On July 10, the Uttar Pradesh police shot dead a person in their custody, Vikas Dubey, in an alleged encounter. Vikas Dubey was accused of killing eight policemen in an encounter in Kanpur and had 60 other criminal cases against him. Some discrepancies have been pointed out in the UP police’s account of the encounter, which raise suspicions about the police’s role. The encounter also brings to light larger questions about how abuse of power by the police is becoming common and acquiring legitimacy as it replaces the rule of law. Encounters, it appears, have become routine for the police. 

  • The Week reported in December 2019 that the UP police boasted through a tweet of having carried out 5178 encounters and killed 113 individuals. The report mentions that UP has seen a spike in encounters by police since the Adityanath government came to power in 2017. Concerns have been raised by human rights organisations such as Citizens Against Hate, Rihai Manch, and United Nations Special Rapporteurs about the extra-judicial killings in UP. The Supreme Court and the National Human Rights Commission have refrained from showing any urgency for issuing directions for investigation in the matter of extra-judicial killings by the UP police even as the delay in investigation means loss of valuable evidence.

  • Journalist Neha Dixit, has documented stories of 14 incidents of encounter killings in four districts of Uttar Pradesh. She highlights the similar patterns that emerge from these cases. Out of 14 cases investigated 11 revealed the same pattern: “The victims were in the age group of 17 to 40. They were all  undertrials in a number of cases. Just before each encounter, the police received a tip off about their location. They are either on a bike or a car. As soon as the police tries to stop them on the road, they start firing. In retaliatory fire, the accused receive bullet injuries and are declared dead on arrival at the hospital.” 

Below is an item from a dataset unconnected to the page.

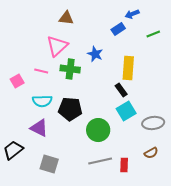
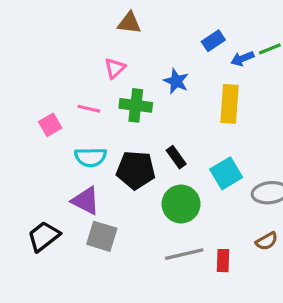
blue arrow: (132, 14) -> (242, 59), moved
pink triangle: (57, 46) -> (115, 68), size x0.6
black rectangle: (121, 90) -> (176, 157), moved
gray square: (49, 164) -> (102, 236), moved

  • On the recent encounter killing of Vikas Dubey, Faizan Mustafa through his legal awareness web series episode explains that encounters are against the law. Referring to the increase in encounter cases, he says, “I believe we are heading for a big disaster where democracy, constitutionalism, presumption of innocence, rights of the accused are under threat. This is not the way in which a civilized legal system operates.” In his video in hindi (on the same case) he explains that the problem is not merely of the police not following due process but also about society and culture at large, as it seeks “rough justice” or “street justice” over due process.

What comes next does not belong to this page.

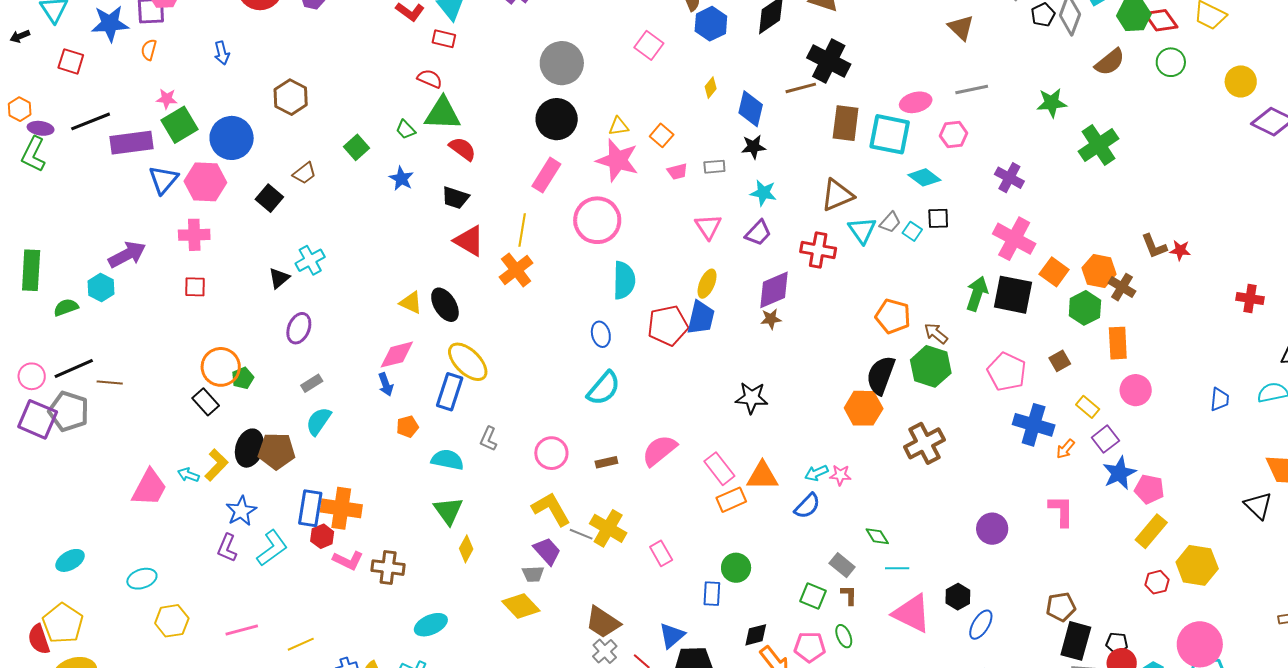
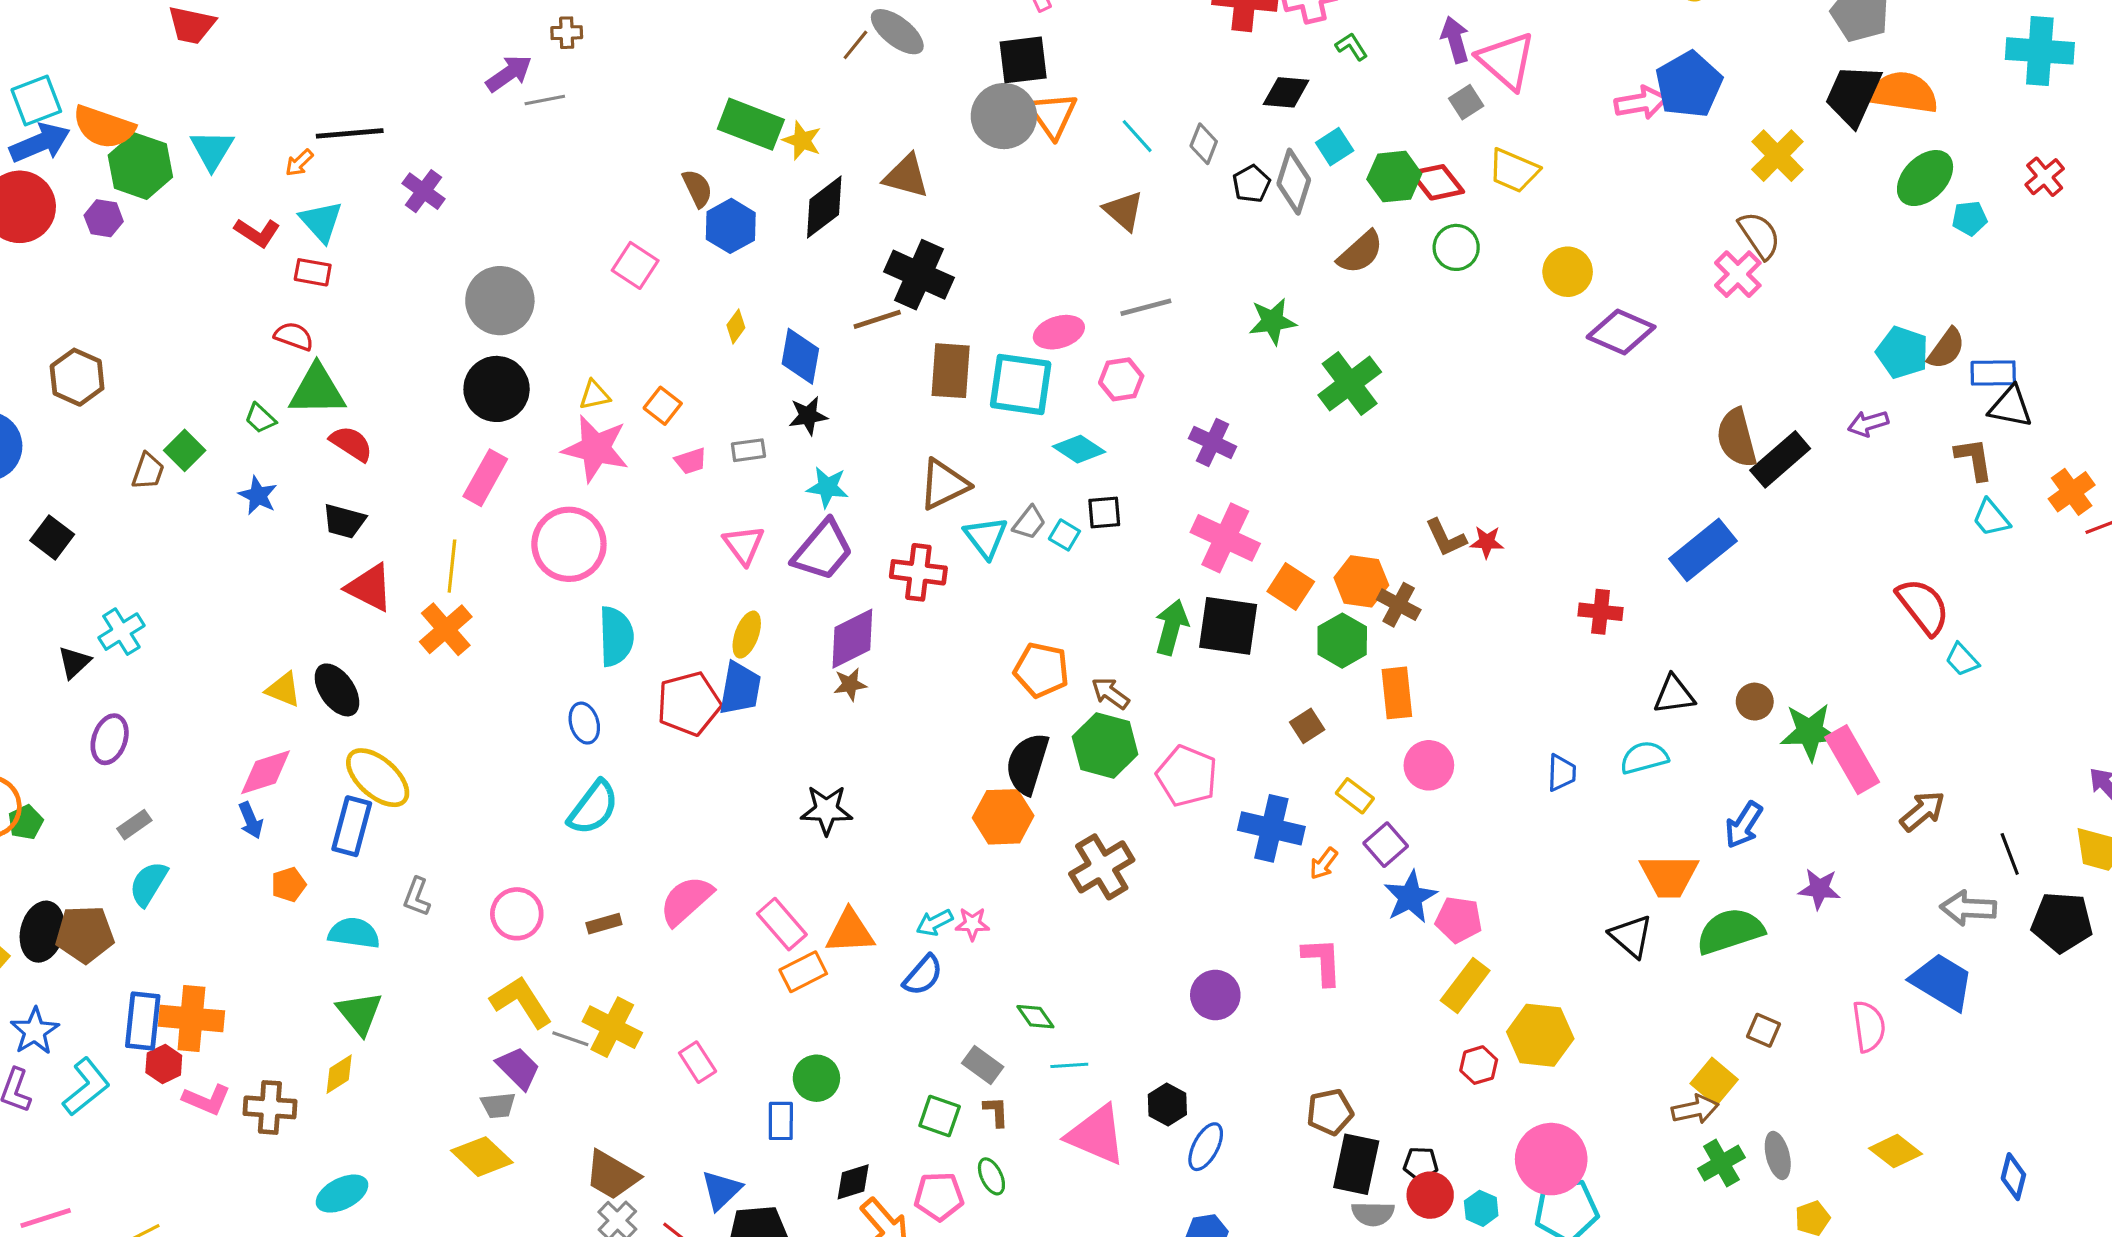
brown trapezoid: (304, 173) -> (148, 471), moved, turned -30
purple trapezoid: (758, 233) -> (823, 550), size x1.5
pink pentagon: (1007, 372) -> (1187, 776), moved
yellow diamond: (466, 549) -> (339, 1074), moved, turned 32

  • Vikas Pathak, a media academic, argues in his article on the issue of recent encounters that the modern state sought legitimacy through rule of law and procedural fairness, as it broke with the arbitrary manner in which the pre-modern monarchs functioned. However, in recent years, there is a shift in how the state constitutes its legitimacy. He states, “Legitimacy is now increasingly being sought from people on the basis of state functionaries’ perceived ability to undermine institutions, which are being seen as impediments to justice.” The encounters are perceived as an attempt by the police to promote the perception that justice is neither delayed or denied.